WHAT YOU WILL DO: Your answer must be the exact lines from the one holding "left eye: (439, 330)" through the final line of the records below, both included, and nothing more.

__________

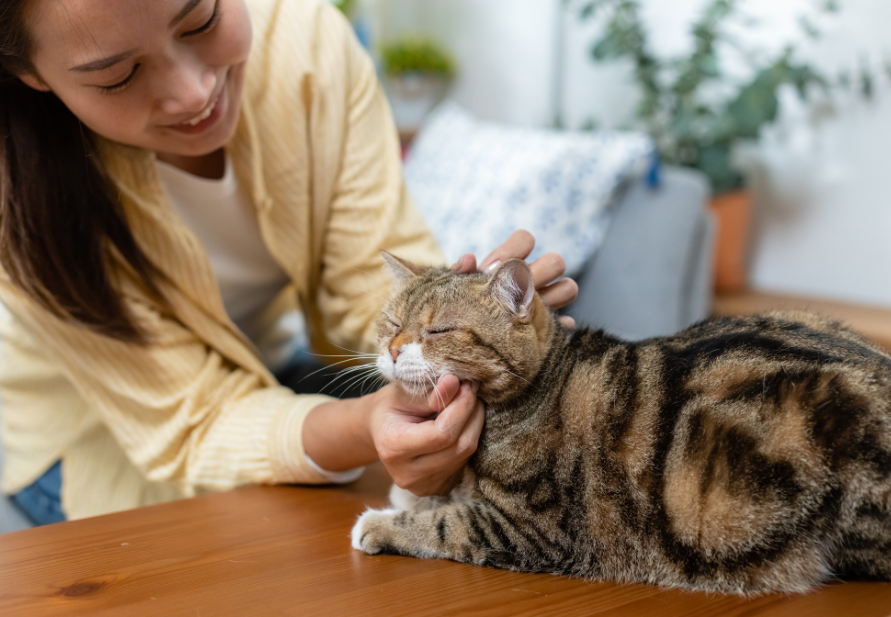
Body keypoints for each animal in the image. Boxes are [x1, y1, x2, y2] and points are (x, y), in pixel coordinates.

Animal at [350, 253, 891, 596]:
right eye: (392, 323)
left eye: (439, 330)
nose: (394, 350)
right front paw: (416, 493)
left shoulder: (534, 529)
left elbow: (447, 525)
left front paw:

__________

ANSWER TO THE EXERCISE:
left eye: (439, 330)
nose: (394, 350)
right front paw: (416, 493)
left shoulder: (534, 529)
left elbow: (447, 525)
left front paw:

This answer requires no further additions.